GAO Concluded that Process Changes in Assessing Critical Technology Require Additional Attention
Despite the decades-long effort at DOD to secure critical technologies and acquisition programs, GAO found that the Department’s programmatic improvements would benefit from additional measures to strengthen coordination and implementation efforts both within the Department and across agencies:
First, GAO recommends that DOD formalize the process for disseminating and communicating the list of prioritized critical technologies through the Department’s operational components. Formalizing this process would not only ensure consistent application of protection measures throughout Department but also assist interagency efforts, e.g. export control and CFIUS, to secure U.S. technological advantages.
Second, GAO recommends the development of metrics to assess both the implementation of protection measures and the performance of those measures across the DOD mission space.
Finally, GAO recommends the Department select and designate a permanent office to oversee the program when the Protecting Critical Technology Task Force completes their work.
In written comments it provided on a draft of the report, DOD concurred with GAO’s first recommendation that the agency formalize the process for disseminating the list. According to DOD, the agency is “in the process of doing so.” DOD partially concurred with GAO’s recommendations on metrics and oversight, but has not made any final decisions on implementing those measures into this initiative beyond the current program.

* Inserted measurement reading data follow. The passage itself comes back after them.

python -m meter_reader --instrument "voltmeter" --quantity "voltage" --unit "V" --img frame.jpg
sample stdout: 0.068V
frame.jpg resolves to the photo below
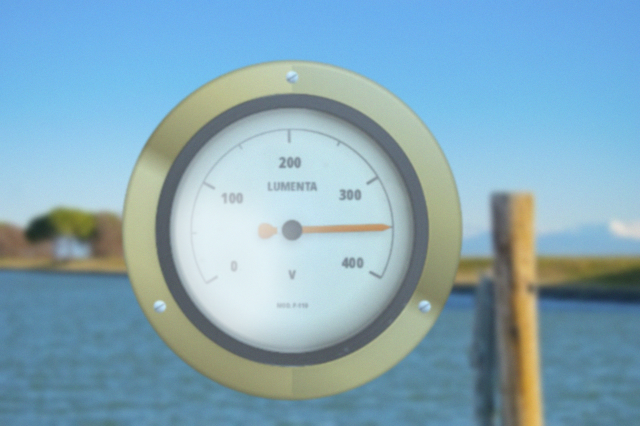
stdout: 350V
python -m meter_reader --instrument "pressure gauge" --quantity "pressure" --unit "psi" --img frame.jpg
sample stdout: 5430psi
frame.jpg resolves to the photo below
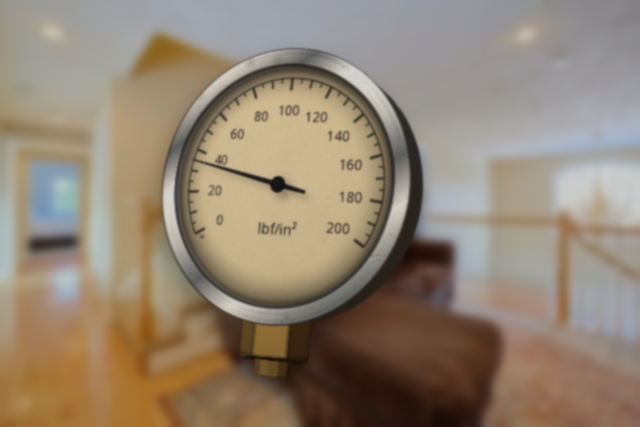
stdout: 35psi
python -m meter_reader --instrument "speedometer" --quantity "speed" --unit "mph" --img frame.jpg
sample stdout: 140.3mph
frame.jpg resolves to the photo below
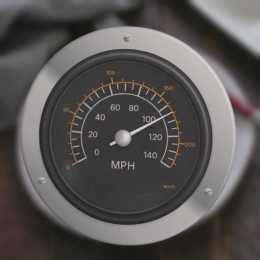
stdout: 105mph
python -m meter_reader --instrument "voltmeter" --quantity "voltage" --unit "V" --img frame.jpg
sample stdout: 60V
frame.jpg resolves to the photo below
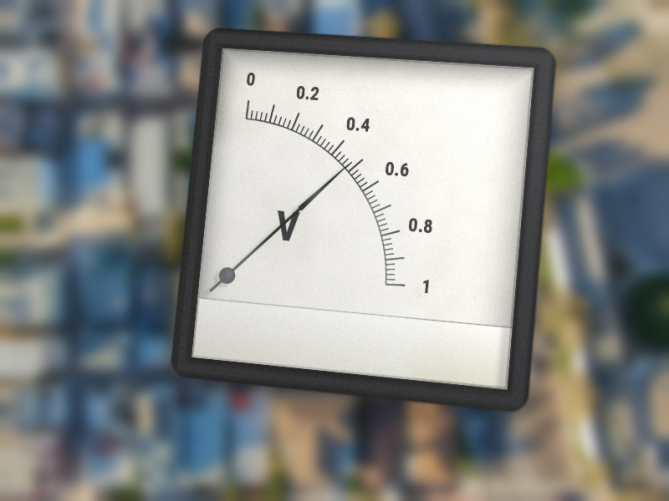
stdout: 0.48V
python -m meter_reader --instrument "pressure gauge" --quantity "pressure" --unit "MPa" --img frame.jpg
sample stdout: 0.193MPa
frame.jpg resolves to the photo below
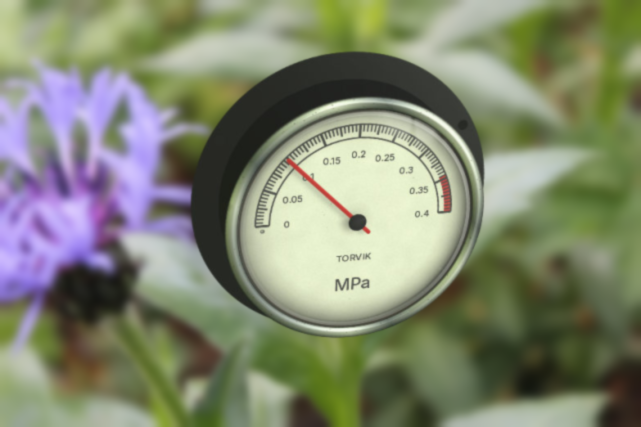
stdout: 0.1MPa
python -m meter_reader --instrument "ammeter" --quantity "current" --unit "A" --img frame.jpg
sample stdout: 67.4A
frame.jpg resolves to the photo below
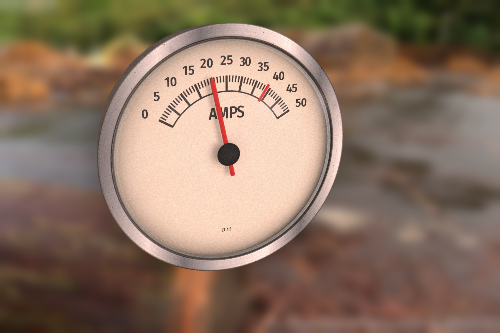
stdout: 20A
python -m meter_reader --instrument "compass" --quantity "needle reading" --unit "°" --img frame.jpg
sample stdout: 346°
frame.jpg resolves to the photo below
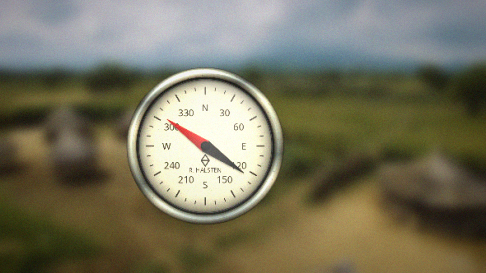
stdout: 305°
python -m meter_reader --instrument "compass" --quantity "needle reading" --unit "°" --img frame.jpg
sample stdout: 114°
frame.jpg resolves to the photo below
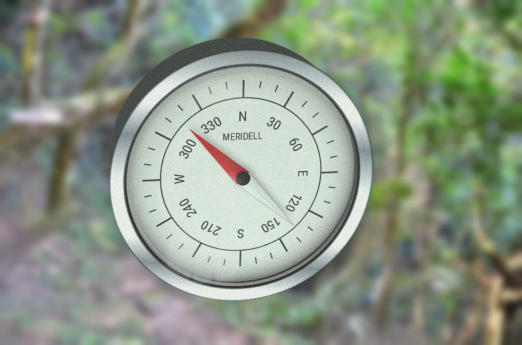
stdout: 315°
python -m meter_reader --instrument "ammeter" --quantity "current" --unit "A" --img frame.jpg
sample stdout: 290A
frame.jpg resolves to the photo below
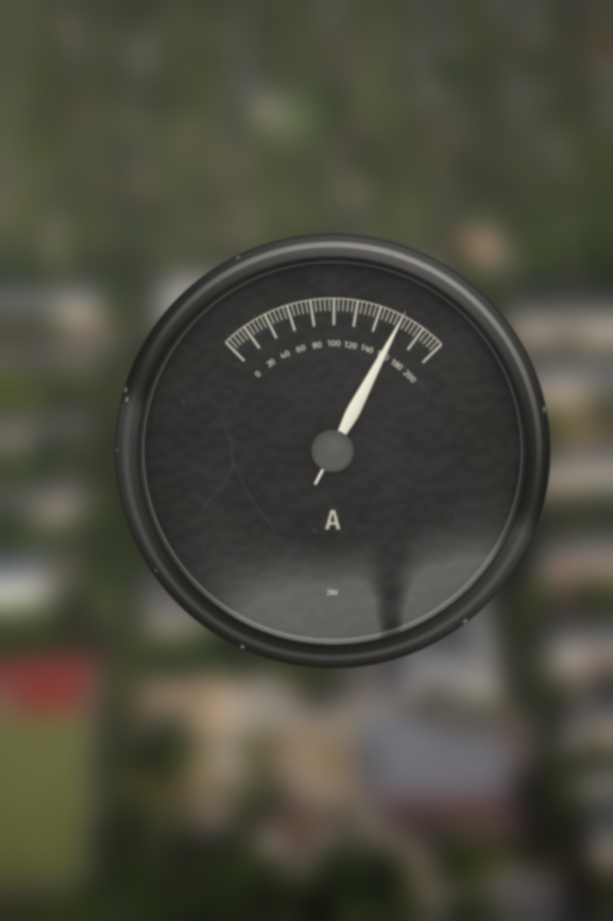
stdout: 160A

Takeaways for Technology Sector Participants
Though DOD’s internal strategy for coordinating the communication of a list of critical technologies might seem removed from contractors’ day-to-day experience, contractors should keep tabs on DOD’s efforts to implement GAO’s recommendations. As a threshold matter, it will be important for companies pursuing procurements involving emerging technologies to understand whether the procuring agency has implemented or plans to implement protection measures for that particular technology or program. As GAO points out in its report, DOD officials have at least notionally identified several potential uses for the 2020 list, including uses that could implicate the availability of the Foreign Military Sales program, the inclusion of anti-tamper measures in the development phase of emerging technology procurements, and the selection of particular contractors for compliance reviews. How and to whom that list is disseminated, how any related protection measures are implemented and assessed by the government, and how oversight is achieved could have a more direct impact on contractors’ performance, not to mention implications for internal compliance programs.